I sat down on the ground, in front of Mrs. Peters. Her right tennis shoe was un-tied, so I tied it. Lucky rammed his head into my side. He had to know something was wrong. As I petted Lucky, his purrs vibrated against my hand. His leash was on the ground, behind her bench, and I thought for a moment I might be able to take Lucky for a walk and when we got back she would be sitting up waiting for us. But I knew this wasn’t going to happen.

I closed my eyes and called out the names of birds as I heard them: “Mockingbird, sparrow, wren, catbird.” I heard the buzzhum of a hummingbird. There was a pair at the feeder. As I watched their impossible flight, I hoped that Mrs. Peters had seen them earlier today as she sat out here, that she laughed and reached for them and maybe even tickled a feather. Something told me she’d probably watched them for a while, then closed her eyes and said a silent goodbye to this world.

 

30

My father and I pulled up to the funeral home. He asked, “You sure you don’t want me to come in?”

“No, Dad. I’ll be fine.”

“I’ll be back in an hour. Call me if you need me before then,” he said. The last couple days had been a blur for me. A few minutes after I left her backyard, an ambulance pulled into her driveway, followed by Simon. My father went out and talked to them. I don’t know what he said. I spent most of the day in my bedroom, strumming the strings of my out-of-tune guitar. Dad tried to talk to me a few times but I didn’t feel like talking.

When my mother called that night, I told her what happened with Mrs. Peters and about how I’d been helping her with the birds, about how she was able to feed them by hand. And I told her how she didn’t remember running over my leg.

“But you’re okay?” she asked.

“I guess.”

“You’d tell me if you needed anything?”

“I need you to come back home.”

“Oh, Julian,” she said. The line went silent for a few seconds.

“It’s not that easy.”

“Why not?”

When she didn’t say anything, I said, “I better get going.”

“I love you, Julian.”

“You too, Mom.” Then the ocean filled my ear: whistling wind, sweet dreams and all that promised.

 

On Sunday, I mowed the yard, trying to stay busy, so I wouldn’t think about Mrs. Peters. It was because of Mrs. Peters that I hadn’t missed Mom quite as much. And I had enjoyed being with Mrs. Peters, her and those stupid birds. I never would have expected, or appreciated, the simple, easy pleasure of seeing a bird flying around your yard. That was only one of the things she’d taught me.
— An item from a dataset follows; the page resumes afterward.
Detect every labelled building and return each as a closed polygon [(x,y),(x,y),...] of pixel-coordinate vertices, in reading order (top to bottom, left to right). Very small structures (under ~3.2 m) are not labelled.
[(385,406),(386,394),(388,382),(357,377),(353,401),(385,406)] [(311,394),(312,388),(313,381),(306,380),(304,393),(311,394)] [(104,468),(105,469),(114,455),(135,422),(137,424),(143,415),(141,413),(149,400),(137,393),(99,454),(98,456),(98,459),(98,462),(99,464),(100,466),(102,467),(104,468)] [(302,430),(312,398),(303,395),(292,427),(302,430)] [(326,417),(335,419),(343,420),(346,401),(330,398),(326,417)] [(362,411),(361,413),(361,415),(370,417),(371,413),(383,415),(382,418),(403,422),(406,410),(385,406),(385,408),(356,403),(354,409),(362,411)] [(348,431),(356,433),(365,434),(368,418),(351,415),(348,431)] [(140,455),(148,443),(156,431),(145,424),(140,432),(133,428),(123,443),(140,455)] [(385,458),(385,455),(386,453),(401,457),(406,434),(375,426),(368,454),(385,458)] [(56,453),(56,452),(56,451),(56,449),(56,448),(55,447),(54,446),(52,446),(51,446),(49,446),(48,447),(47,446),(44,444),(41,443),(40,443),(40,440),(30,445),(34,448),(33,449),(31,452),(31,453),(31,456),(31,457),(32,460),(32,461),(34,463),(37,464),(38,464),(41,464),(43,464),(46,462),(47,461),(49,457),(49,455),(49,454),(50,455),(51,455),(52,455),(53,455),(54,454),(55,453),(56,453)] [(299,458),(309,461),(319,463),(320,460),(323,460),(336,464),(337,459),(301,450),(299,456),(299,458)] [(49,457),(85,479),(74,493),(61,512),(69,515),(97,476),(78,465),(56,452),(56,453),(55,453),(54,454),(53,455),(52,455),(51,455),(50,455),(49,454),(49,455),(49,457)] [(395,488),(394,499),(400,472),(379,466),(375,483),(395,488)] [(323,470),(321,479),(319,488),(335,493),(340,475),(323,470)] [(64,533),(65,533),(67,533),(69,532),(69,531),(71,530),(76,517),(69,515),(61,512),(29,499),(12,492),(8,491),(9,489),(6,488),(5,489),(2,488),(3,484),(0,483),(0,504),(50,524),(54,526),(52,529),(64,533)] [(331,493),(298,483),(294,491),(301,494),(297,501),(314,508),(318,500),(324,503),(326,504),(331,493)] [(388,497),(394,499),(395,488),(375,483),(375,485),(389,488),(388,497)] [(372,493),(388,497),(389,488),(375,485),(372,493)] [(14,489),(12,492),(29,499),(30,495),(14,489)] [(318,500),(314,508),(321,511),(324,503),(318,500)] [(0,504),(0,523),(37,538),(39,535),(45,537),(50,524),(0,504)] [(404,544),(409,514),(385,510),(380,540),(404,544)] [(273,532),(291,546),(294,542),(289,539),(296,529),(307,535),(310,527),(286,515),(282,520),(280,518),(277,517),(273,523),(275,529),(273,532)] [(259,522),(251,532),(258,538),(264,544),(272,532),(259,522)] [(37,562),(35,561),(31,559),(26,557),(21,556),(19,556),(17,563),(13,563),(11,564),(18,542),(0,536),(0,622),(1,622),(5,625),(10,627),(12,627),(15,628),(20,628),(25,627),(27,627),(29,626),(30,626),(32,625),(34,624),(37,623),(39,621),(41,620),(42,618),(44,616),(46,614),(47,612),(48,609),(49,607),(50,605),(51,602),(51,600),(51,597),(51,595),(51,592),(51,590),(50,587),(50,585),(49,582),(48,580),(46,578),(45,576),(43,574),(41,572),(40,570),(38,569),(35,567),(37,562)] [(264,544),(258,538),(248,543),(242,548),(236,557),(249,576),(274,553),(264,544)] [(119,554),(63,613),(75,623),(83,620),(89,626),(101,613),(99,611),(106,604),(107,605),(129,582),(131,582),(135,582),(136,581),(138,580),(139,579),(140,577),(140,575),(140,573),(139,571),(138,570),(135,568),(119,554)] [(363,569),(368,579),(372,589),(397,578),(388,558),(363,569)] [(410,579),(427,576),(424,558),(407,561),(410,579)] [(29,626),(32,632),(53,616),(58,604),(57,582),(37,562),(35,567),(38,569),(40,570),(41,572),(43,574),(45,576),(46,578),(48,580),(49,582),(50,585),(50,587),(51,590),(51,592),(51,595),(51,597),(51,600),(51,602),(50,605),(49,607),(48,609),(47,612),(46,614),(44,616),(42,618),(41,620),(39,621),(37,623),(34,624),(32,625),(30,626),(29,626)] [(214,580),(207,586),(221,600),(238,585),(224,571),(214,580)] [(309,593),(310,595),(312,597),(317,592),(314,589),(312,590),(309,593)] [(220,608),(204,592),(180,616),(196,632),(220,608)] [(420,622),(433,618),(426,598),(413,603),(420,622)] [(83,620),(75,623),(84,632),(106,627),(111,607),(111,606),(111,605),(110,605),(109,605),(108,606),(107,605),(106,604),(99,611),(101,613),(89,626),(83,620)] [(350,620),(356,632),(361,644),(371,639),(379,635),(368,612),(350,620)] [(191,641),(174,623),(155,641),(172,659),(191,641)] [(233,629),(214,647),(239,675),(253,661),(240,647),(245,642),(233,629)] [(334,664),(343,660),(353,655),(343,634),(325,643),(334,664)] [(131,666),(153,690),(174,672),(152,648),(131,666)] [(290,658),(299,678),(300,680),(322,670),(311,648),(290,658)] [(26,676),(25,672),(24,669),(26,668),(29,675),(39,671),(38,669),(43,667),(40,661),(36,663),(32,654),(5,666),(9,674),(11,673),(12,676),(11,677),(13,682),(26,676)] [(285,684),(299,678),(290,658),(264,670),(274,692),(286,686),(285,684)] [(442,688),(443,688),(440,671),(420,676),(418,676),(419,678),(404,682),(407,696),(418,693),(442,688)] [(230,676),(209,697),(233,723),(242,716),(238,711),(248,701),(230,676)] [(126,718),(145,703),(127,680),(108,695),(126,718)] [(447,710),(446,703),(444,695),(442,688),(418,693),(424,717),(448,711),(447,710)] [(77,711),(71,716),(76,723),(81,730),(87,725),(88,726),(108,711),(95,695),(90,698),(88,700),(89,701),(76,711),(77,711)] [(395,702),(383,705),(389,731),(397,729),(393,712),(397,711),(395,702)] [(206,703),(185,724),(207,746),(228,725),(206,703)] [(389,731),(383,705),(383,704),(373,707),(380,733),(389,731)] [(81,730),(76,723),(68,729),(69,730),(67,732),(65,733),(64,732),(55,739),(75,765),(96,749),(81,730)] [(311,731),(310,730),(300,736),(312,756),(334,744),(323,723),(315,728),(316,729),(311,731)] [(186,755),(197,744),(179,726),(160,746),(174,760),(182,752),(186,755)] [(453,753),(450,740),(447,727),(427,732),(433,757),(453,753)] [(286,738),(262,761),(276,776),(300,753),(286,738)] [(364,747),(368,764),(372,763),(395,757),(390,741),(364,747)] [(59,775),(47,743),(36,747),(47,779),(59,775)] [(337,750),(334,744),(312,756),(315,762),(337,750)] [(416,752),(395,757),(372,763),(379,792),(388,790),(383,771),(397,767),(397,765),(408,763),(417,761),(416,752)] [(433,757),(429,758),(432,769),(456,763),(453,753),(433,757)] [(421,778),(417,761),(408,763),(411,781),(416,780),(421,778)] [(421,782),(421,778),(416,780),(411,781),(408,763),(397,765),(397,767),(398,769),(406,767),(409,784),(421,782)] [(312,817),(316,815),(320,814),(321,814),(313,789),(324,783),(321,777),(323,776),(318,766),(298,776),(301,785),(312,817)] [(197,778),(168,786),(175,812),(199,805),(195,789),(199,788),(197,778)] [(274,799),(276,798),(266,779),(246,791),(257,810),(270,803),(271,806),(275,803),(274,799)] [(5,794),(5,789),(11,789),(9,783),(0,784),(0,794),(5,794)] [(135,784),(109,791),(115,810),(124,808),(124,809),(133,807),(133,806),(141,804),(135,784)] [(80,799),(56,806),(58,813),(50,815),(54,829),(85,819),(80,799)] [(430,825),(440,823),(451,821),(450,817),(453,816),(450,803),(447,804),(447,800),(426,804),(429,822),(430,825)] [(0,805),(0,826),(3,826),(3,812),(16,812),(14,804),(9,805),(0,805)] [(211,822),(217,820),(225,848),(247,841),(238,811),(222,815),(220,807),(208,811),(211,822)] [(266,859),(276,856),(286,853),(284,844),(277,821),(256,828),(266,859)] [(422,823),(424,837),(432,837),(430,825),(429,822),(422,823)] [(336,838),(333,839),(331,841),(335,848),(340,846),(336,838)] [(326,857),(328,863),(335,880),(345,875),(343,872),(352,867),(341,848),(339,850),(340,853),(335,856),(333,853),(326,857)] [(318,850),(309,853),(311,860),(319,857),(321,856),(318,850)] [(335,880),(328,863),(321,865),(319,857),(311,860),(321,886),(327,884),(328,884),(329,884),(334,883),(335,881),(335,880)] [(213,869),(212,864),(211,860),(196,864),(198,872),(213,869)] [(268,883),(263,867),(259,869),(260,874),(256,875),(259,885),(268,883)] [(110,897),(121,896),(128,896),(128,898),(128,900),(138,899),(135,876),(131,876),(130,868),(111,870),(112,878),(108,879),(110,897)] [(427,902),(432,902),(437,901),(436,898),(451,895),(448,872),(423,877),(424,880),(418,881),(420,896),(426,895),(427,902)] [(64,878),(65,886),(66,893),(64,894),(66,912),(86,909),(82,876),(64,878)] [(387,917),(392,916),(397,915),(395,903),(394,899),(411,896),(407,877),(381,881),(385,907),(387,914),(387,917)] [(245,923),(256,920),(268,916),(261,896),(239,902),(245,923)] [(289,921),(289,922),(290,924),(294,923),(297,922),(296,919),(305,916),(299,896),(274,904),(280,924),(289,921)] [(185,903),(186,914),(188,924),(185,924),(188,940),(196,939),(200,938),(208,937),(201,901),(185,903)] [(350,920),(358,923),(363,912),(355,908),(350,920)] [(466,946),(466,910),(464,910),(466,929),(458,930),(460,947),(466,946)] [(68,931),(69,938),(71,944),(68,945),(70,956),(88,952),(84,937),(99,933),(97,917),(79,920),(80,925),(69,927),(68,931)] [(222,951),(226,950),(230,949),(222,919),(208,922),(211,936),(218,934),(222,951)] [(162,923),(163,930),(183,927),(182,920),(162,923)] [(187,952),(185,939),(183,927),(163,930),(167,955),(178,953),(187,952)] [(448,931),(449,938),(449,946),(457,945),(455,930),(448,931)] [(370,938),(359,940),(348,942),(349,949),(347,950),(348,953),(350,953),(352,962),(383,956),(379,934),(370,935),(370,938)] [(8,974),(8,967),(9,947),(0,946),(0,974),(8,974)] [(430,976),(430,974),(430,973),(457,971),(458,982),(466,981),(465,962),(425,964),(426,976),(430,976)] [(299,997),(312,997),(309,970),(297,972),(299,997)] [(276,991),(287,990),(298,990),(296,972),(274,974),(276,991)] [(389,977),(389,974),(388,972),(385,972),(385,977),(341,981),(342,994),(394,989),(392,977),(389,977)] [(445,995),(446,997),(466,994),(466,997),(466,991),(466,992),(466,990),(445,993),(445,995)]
I hadn’t gone over to her yard again until Monday, after school. Dad said we should feed the cat, so he’d gone out and bought some cat food and filled Lucky’s bowl. He said he didn’t see Lucky, but when I went over there all the food was gone. I changed the feeders and the water. I checked he birdhouse, and the nest was empty. The birds had flown away.

Dad showed me her obituary in the paper. I read through it a half-dozen times trying to learn something new about her. Most of it I already knew. It mentioned her husband and Simon, that she’d been born in Nashville and had been an elementary school teacher for forty-three years. But the things I didn’t know about her were what I found most interesting: she had a brother named Gray who lived in New York state and she had been a contestant on The Price is Right over thirty years ago.